Dry Mouth — Saliva naturally cleanses your mouth, removing those food particles that cause bad odors. Dry mouth (a condition called xerostomia) can contribute to bad breath. This typically occurs during sleep, leading to the infamous “morning breath.” It also worsens if you sleep with your mouth open or snore. Chronic dry mouth can be caused by a problem with your salivary glands and some diseases.
Certain Medications — Some medications can indirectly produce a foul odor by contributing to dry mouth. Other medications can be broken down in the body to release chemicals that are then sometimes carried on your breath.
Mouth, Nose, and Throat Conditions — Small stones can form in the tonsils that are covered with bacteria, which is a condition that can also contribute to bad breath. Other infections or chronic inflammation in the nose can lead to postnasal drip, another common cause of a foul mouth odor.
Mouth Infections — Surgical wounds after oral surgery can also contribute to bad breath, such as tooth removal, or as a result of tooth decay, gum disease, or mouth sores.
Other Causes and Diseases — Some serious diseases, such as some cancers and metabolic disorders, can cause a breath odor as a result of chemicals they produce. Chronic reflux of stomach acids (gastroesophageal reflux disease) can be also associated with bad breath. Young children with bad breath can sometimes be caused by a piece of food or foreign object lodged in the nostril.
If you believe you may have halitosis, you should visit your primary care physician. They may be able to diagnose you based on odor alone. They can also ask you some lifestyle questions about how often you brush and floss your teeth, as well as any medications you are currently taking. If your doctor does not believe your halitosis is related to an underlying medical condition, they may refer you to a dentist for further evaluation and diagnosis.
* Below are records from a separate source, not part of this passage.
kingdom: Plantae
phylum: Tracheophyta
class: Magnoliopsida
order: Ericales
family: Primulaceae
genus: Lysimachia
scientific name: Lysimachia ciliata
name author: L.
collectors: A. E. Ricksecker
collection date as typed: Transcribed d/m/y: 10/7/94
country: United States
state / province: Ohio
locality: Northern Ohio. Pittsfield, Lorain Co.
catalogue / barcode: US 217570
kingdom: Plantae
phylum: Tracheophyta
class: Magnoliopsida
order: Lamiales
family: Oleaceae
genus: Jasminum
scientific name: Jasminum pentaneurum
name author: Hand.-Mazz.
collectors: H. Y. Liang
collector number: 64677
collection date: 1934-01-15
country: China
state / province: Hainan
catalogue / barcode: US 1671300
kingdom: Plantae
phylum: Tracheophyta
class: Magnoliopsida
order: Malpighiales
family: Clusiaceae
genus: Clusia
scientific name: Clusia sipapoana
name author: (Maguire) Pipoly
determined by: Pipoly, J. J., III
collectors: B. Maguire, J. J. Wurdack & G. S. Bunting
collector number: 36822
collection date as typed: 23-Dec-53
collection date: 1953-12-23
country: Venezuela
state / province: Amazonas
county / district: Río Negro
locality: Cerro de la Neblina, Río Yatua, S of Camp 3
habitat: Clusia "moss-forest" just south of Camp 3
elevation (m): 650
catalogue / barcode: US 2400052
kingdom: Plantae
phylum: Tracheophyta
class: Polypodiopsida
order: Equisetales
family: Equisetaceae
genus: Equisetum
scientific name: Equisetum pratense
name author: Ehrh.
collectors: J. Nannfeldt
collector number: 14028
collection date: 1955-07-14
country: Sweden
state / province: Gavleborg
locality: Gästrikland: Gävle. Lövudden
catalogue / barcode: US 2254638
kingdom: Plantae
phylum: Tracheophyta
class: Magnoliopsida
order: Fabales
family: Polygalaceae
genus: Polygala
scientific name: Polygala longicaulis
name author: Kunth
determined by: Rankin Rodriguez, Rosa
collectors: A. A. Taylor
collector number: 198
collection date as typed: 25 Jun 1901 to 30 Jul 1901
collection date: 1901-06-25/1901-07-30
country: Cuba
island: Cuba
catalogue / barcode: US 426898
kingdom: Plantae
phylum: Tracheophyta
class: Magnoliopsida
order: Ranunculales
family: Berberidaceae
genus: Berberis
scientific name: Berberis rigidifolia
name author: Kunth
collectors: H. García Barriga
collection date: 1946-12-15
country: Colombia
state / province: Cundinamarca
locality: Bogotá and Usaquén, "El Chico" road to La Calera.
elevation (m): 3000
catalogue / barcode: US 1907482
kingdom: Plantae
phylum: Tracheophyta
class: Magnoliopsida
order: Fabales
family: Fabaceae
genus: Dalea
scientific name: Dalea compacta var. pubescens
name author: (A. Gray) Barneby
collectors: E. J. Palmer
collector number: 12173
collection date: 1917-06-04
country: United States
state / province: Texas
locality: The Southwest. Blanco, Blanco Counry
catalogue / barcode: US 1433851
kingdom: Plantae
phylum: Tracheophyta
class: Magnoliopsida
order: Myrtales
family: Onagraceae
How to get rid of halitosis and prevent bad breath
While the medical term halitosis sounds daunting, it’s extremely preventable. Here are some of the many healthy habits and actions you can take on your own to prevent bad breath:
Brush Twice a Day — This is a given, but ensure that you brush your teeth at least 2 times every day using a fluoride toothpaste. Do not forget about brushing along your gumline as well as all tooth surfaces. You should also use your brush to clean the surface of your tongue.
Floss Once a Day — In addition to brushing, you should floss at least once a day to remove fod from between your teeth.
Eat Plenty of Fruits and Veggies — Avoid foods like fatty meat and alcoholic beverages that can cause foul mouth odors; instead focus on eating more fruits and vegetables.
Quit Smoking and Tobacco Habits — Any kind of tobacco can cause halitosis, so it’s important to cut these habits as soon as possible.
Try Sugar-Free Mints — As mentioned above, dry mouth can come with an unpleasant smell. If you notice your mouth is dry, try sucking on sugar-free mints or chew sugar-free gum, and drink plenty of water.
Take Care of Your Dentures — If you wear removable dentures, make sure to take them out every night. Brush the dentures and soak them overnight in a disinfecting solution. Removable retainers and braces should also be regularly cleaned. Contact your dentist for best practices and guidance on how to properly clean them.
Visit Your Dentist Every 6 Months — It’s essential to keep up with regular dentist visits to get your teeth professionally cleaned and checked. Most dental insurance plans will cover one checkup every six months, which is how often you should see your dentist for regular cleanings. These checkups are just as important as visits to your doctor because your dentist can inspect your teeth to identify any issues before they become bigger problems.
Surprisingly, 23% of American adults over the age of 24 have gone two or more days without brushing their teeth. For adults between the ages of 18 to 24, that number is 37%, according to The American Dental Association. Keeping up with regular dental cleanings and bruising your teeth twice a day, every day, can go a long way in preventing bad breath or conditions that result in halitosis.